Ses paysages à la poésie réinventée sont autant d'espaces destinés à bousculer la peinture dans d'ultimes retranchements. No Smoking convoque le travail brutal, violent, à l'éclat ténébreux, de Marie-Odile Biry-Fétique.
Plus qu'une simple série, le paysage est ce qui me pousse à peindre. La rencontre avec le motif provoque en moi une espèce de fusion dans laquelle interviennent différentes données : le lieu dans sa réalité physique bien sûr, mais aussi un moment, une atmosphère, des sensations, des couleurs... » , dit-elle.
Ce besoin impérieux du paysage qu'éprouve Marie-Odile Biry-Fétique, le visiteur le ressentira sans nul doute. D'abord dans ses grandes toiles dépourvues de tout châssis et pendues au mur, à la touche très jetée, aux coulures qui s'en vont saigner sur de larges marges immaculées, mais aussi dans ses petits formats rectangulaires, concentrés explosifs d'énergie et de matière. Quant à ses œuvres sur papier, au graphisme sauvage, elles sont traversées d'une urgence identique - et passablement énervée.
Chacun verra dans ces images de possibles paysages familiers, un sentiment de déjà-vu, en Méditerranée, en Bretagne ou ailleurs. En vérité, peu importe. Si Marie-Odile s'est beaucoup inspirée de la Corse, elle revendique d'abord la notion de « paysage réinventé », parle même d'utopie. Peut-être tout simplement celle de penser qu'il est possible de s'approprier un fragment de nature par la seule peinture.
Professeur en arts visuels à l'Université de Strasbourg, l'artiste se situe davantage sur le terrain de la réinterprétation, de la mise en résonance plastique d'une réalité existante répondant à une vision propre. « J'ai besoin du motif, mais je ne travaille pas directement dessus. Je m'aide aussi de la photographie, des images que j'ai prises comme de celles que je trouve » , indique-t-elle encore.
Et ainsi certaines incrustations venues d'ailleurs trouvent-elles place dans quelques-unes de ses peintures, partie cohérente d'un tout qui participe désormais d'une vision pleinement autonome, sinon poétiquement libérée. Stade suprême de cette logique : de petits bijoux que sont les cartes postales sur lesquelles elle intervient, recomposant de nouveaux paysages qui perturbent le visiteur : jusqu'où le geste artistique oblitère-t-il l'image initiale ? « Sur certaines, le résultat final n'a plus rien à voir avec la photographie originale. Une mer peut très bien être recouverte par un champ. » Sachant, cependant, que sans cette mer, ce champ-là n'aurait probablement jamais vu le jour.

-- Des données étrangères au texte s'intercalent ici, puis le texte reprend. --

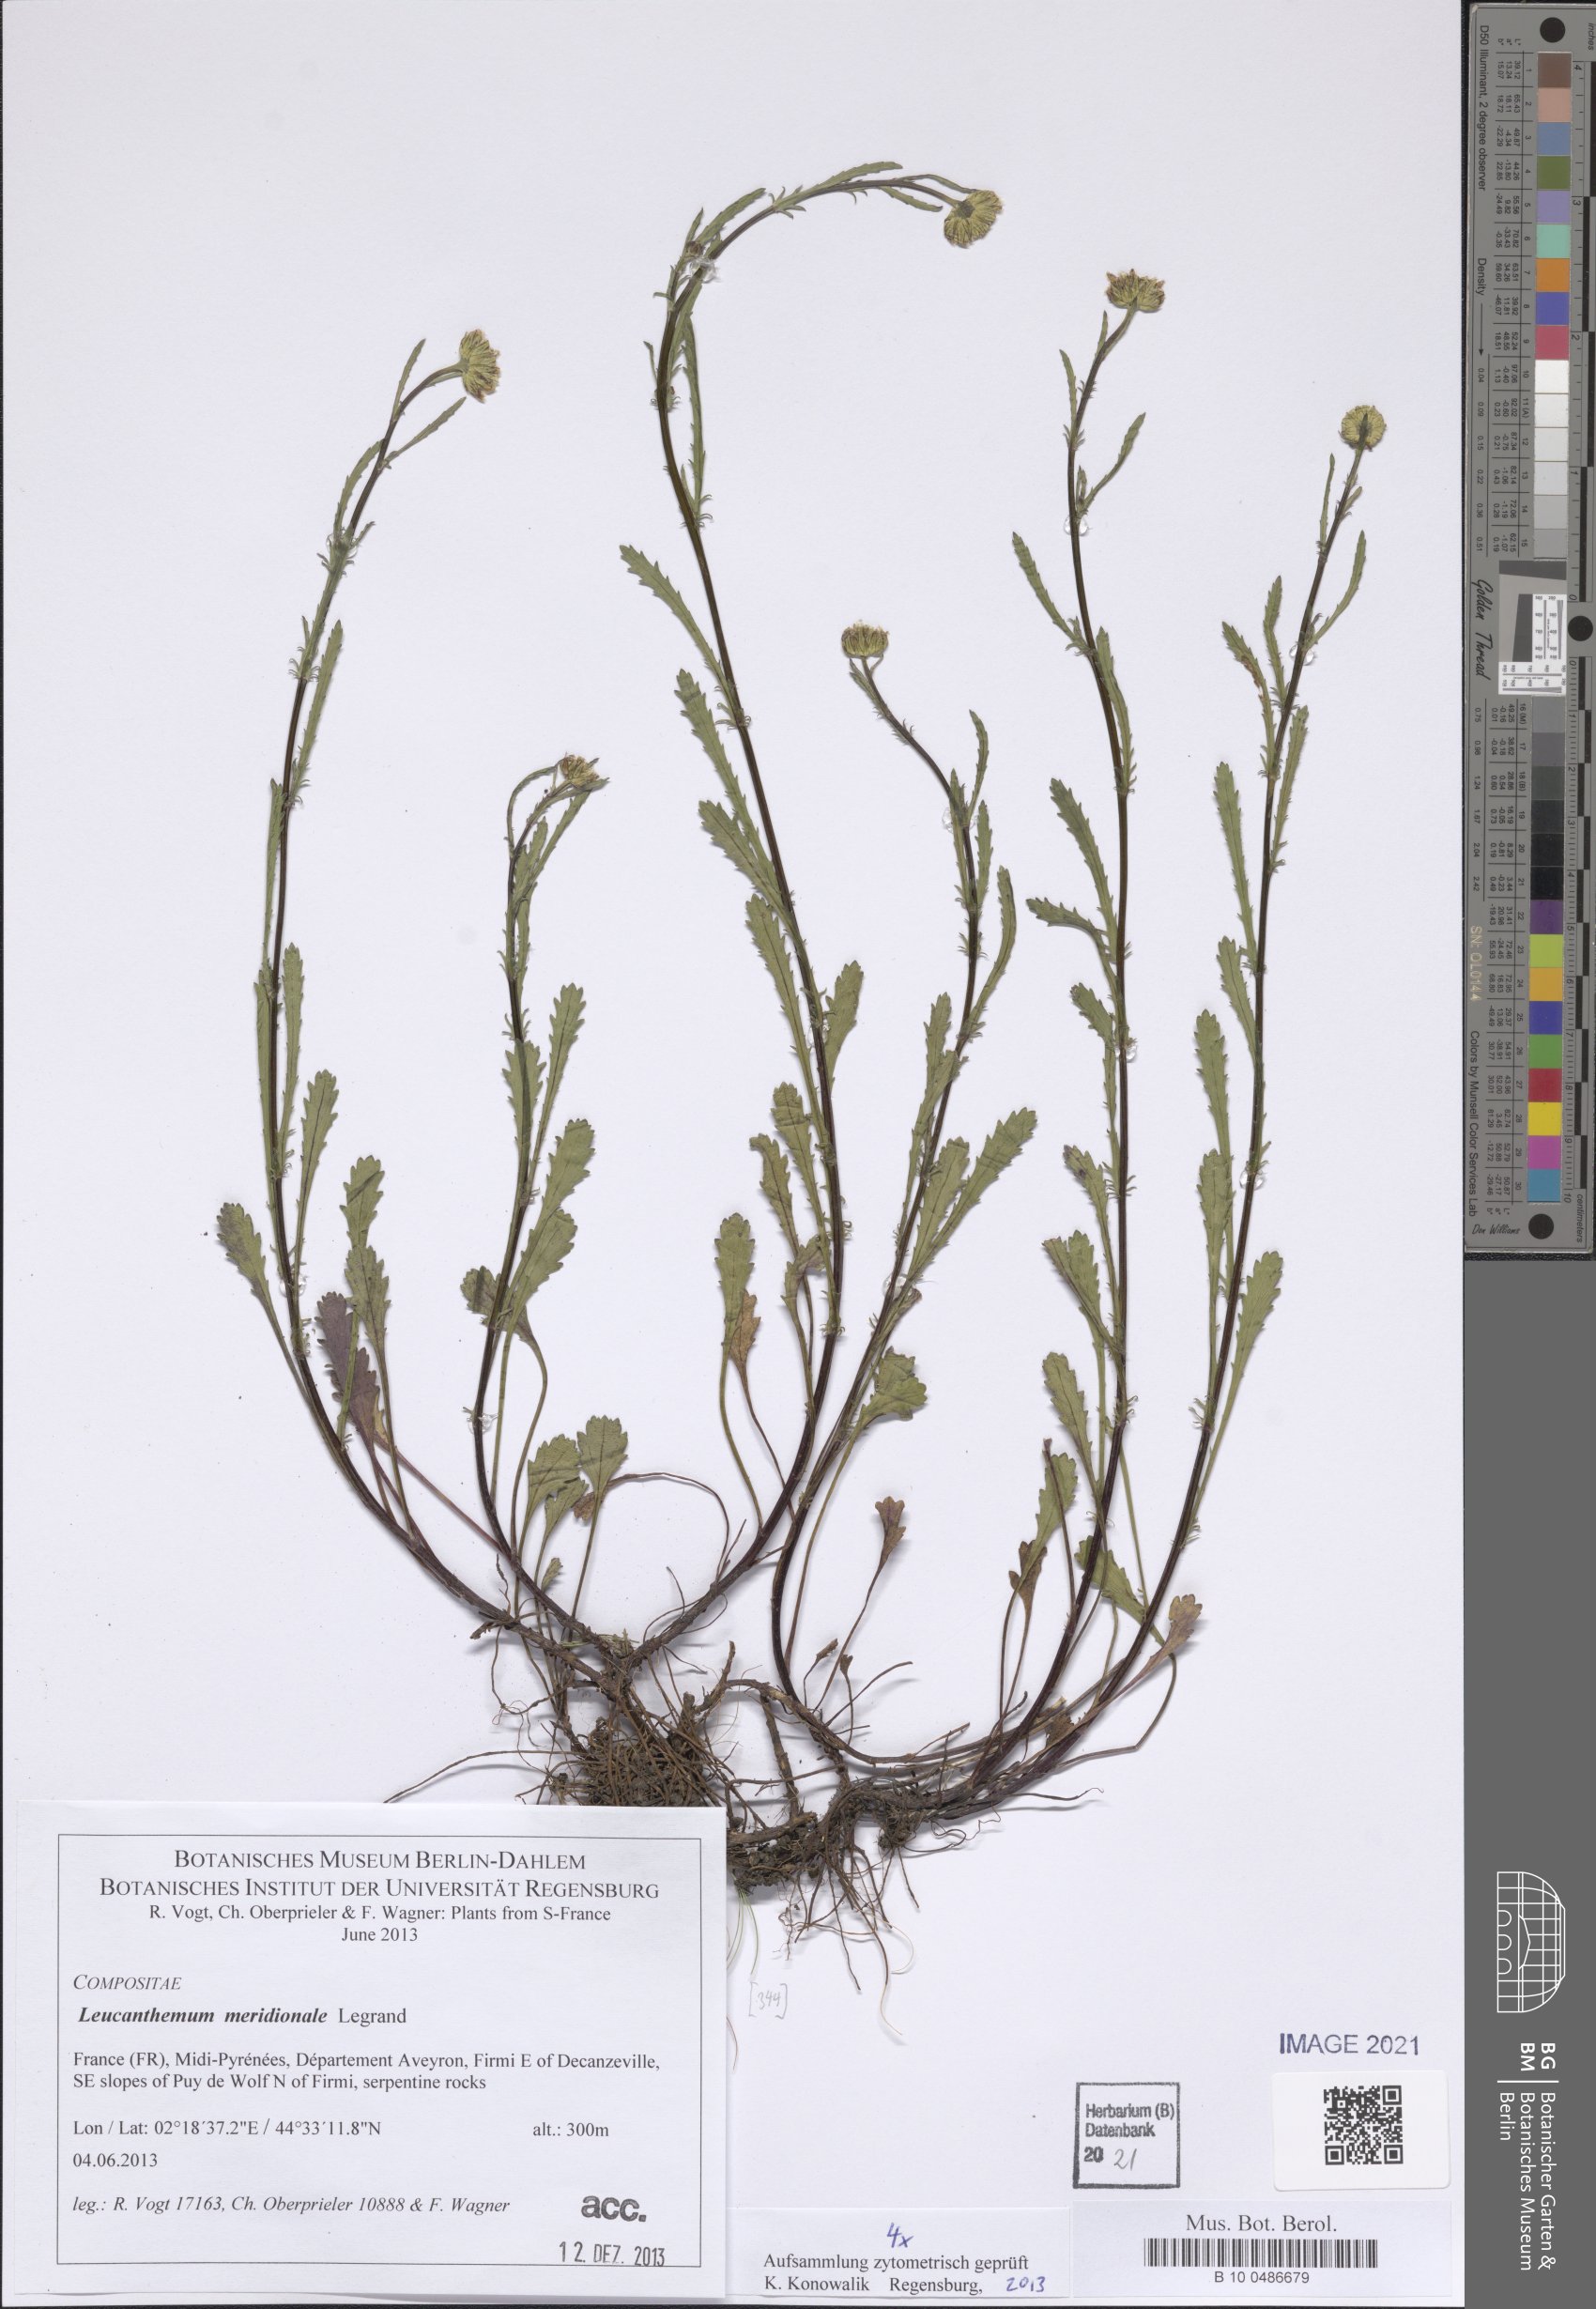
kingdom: Plantae
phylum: Tracheophyta
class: Magnoliopsida
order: Asterales
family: Asteraceae
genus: Leucanthemum
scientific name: Leucanthemum meridionale
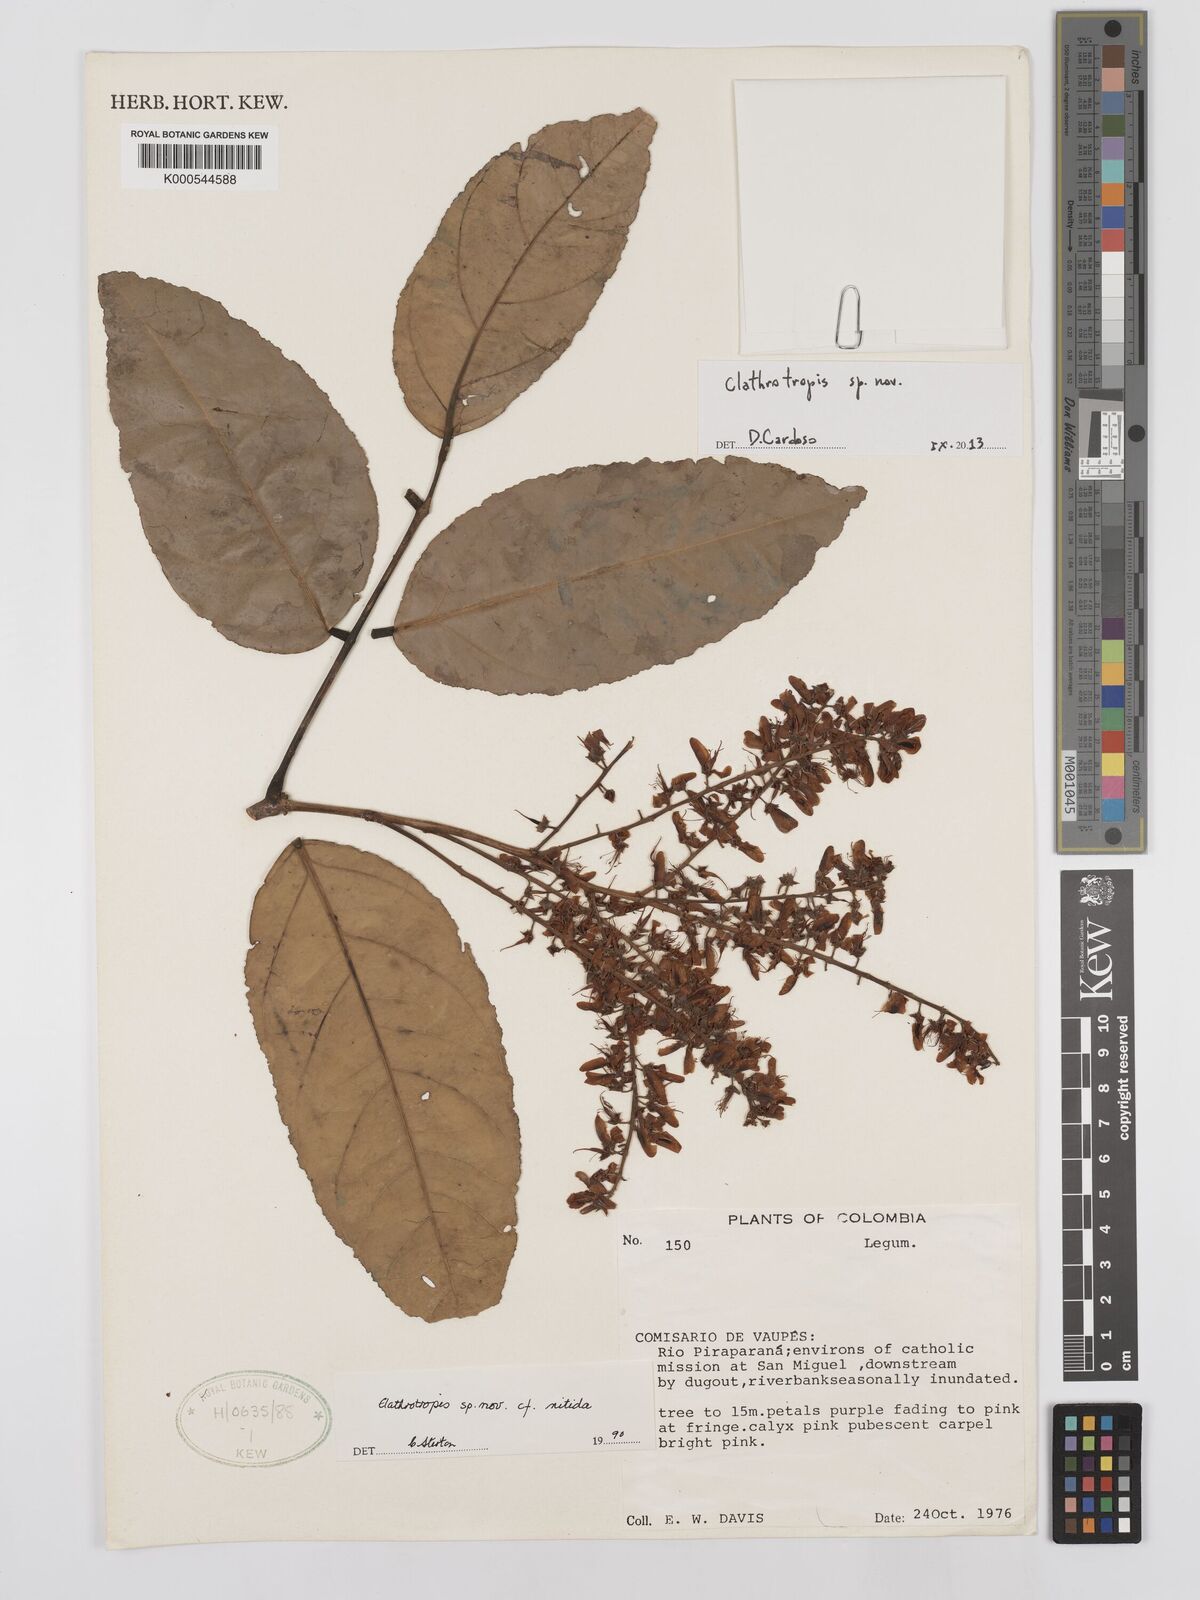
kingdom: Plantae
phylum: Tracheophyta
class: Magnoliopsida
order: Fabales
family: Fabaceae
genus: Clathrotropis
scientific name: Clathrotropis rosea
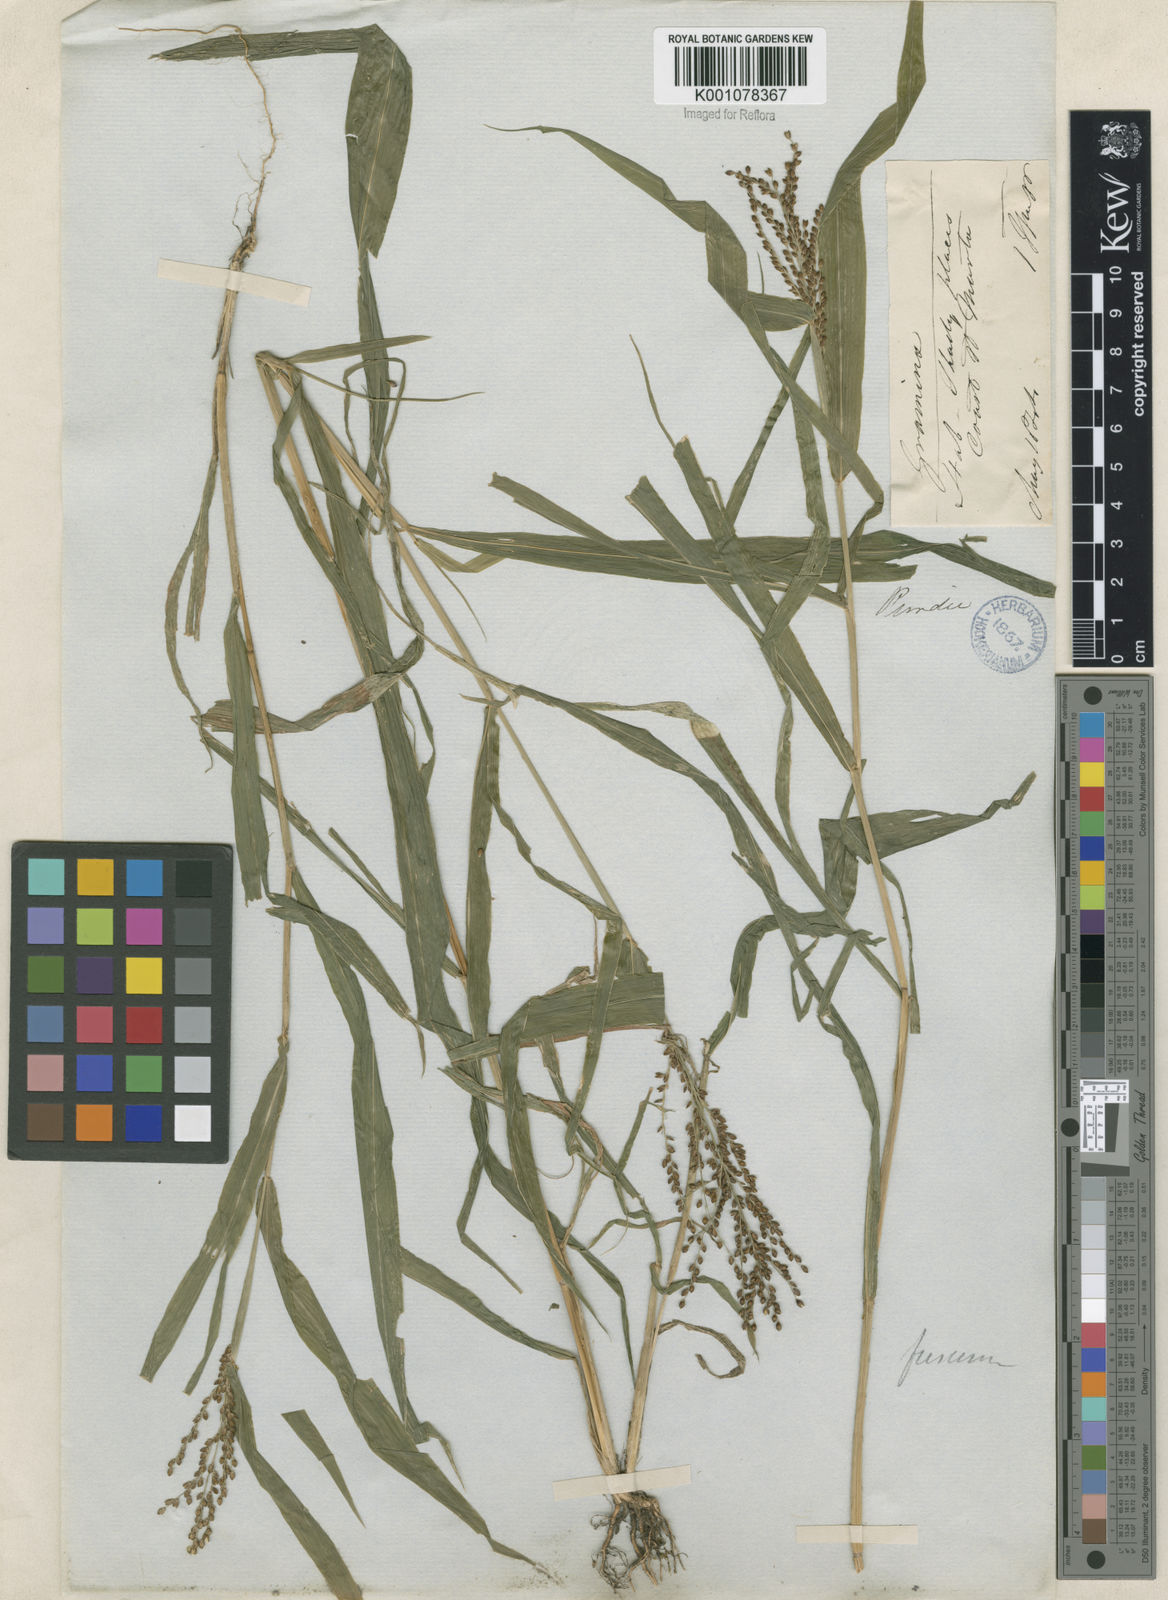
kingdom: Plantae
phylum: Tracheophyta
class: Liliopsida
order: Poales
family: Poaceae
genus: Urochloa
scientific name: Urochloa fusca
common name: Browntop signal grass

Avec ses pigments qu'elle mêle à de l'encaustique - « Ma petite cuisine... » -, Marie-Odile chemine ainsi dans des paysages traversés d'une tension magnifique - ses ciels, qui parfois constituent un sujet en soi, sont d'une beauté terrible. Quelques pièces deviennent d'évidents prétextes à pousser la peinture à un périlleux point de rupture. De la forme, où l'artiste frôle parfois le pur chaos dans lequel se perd le regard. De la couleur aussi, certains accords de tons pouvant faire passer les Fauves pour de sages adeptes de la plus complète retenue.
Cette prise de risque, où s'affrontent vigueur et mélancolie, l'artiste la domine désormais avec un réel talent. Excellente ouverture de saison pour No Smoking.
Serge Hartmann
Jusqu'au 2 octobre, chez No Smoking, 19 rue Thiergarten. Du mercredi au samedi, de 14 h à 19 h. L'artiste est présente le samedi. 03 88 32 60 83.